Historic church in Arkansas, United States

Moscow Methodist Church and Cemetery is a historic landmark built in 1864 and added to the National Register in 2006. The former community of Moscow is located just outside the current city limits of Prescott, Arkansas. The area is on or near the old "Moscow-Camden Road", or "Wire Road" which ran between Moscow and Camden, Arkansas. As of 2016, the location was known as the junction of Nevada County Roads 23 and 260.

== History ==
As early as 1810, the community of Moscow had primarily consisted of various small farms and businesses that included several retail shops, two blacksmiths, a post office, a saloon, and a Masonic Lodge. Methodist historians place the church congregations date of origin as early as 1842. The first marked burial in the cemetery dates to 1864, but the deed to the grounds was not issued until 1868, so it appears that the land had been in use for burial and religious purposes well before the property transaction was formalized and recorded.

In 1864, the Civil War brought several battles to the area surrounding Moscow during the Red River Campaign and the Camden Expedition.

During those conflicts, the Confederate Army of Major General Sterling Price and Brigadier General Thomas Dockery engaged the Union Army of Major General Frederick Steele and Brigadier General John Thayer. The Moscow area was surrounded by historic battles that include:

- Engagement at Elkin's Ferry. April 3–4, 1864.
- Skirmish at Prairie D’Ane. April 9–13, 1864.
- Action at Moscow. April 13, 1864.
- Engagement at Poison Spring. April 18, 1864.

In 1873, the Cairo and Fulton Railroad was constructed a short distance from Moscow and a new town was laid out alongside the rails. Being on the outskirts of a rapidly growing railroad town, Moscow merchants and businessmen quickly relocated to be alongside the rails. While Prescott grew, Moscow's population began to dwindle. The Citizens of Prescott continued to use Moscow Cemetery as a community burial site until 1880, when the De Ann Cemetery was established and Moscow community disappeared over time.

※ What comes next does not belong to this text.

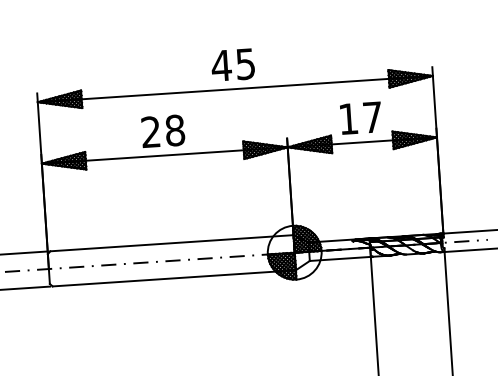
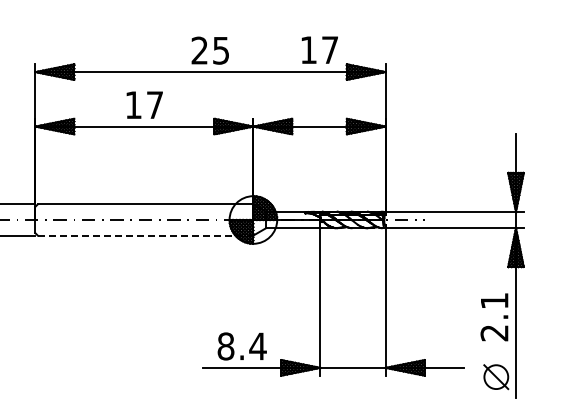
text: (221, 65) -> (199, 50), 45 -> 25
text: (360, 117) -> (319, 49), moved
text: (163, 131) -> (144, 105), 28 -> 17
line: (174, 278) -> (145, 235), solid -> dashed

In the years afterwards, Moscow Methodist Church and Cemetery continued serving the Moscow and Prescott area. The church was listed in the minutes of the Little Rock Conference of the Methodist Church into the 1970s and regular services continued until 1989.

In December 2003, the Trustees of the Arkansas Conference of the United Methodist Church quit-claimed their interest in the church building and grounds to the Moscow Cemetery Association.

Moscow Methodist Church and Cemetery are what remains of the original community; an early settlement and little documented trade center in the Missouri Township, of Nevada County in Southwest Arkansas.

== Notable interment ==
- Edward A. Warren (1818–1875) – US Representative, Circuit Court Judge.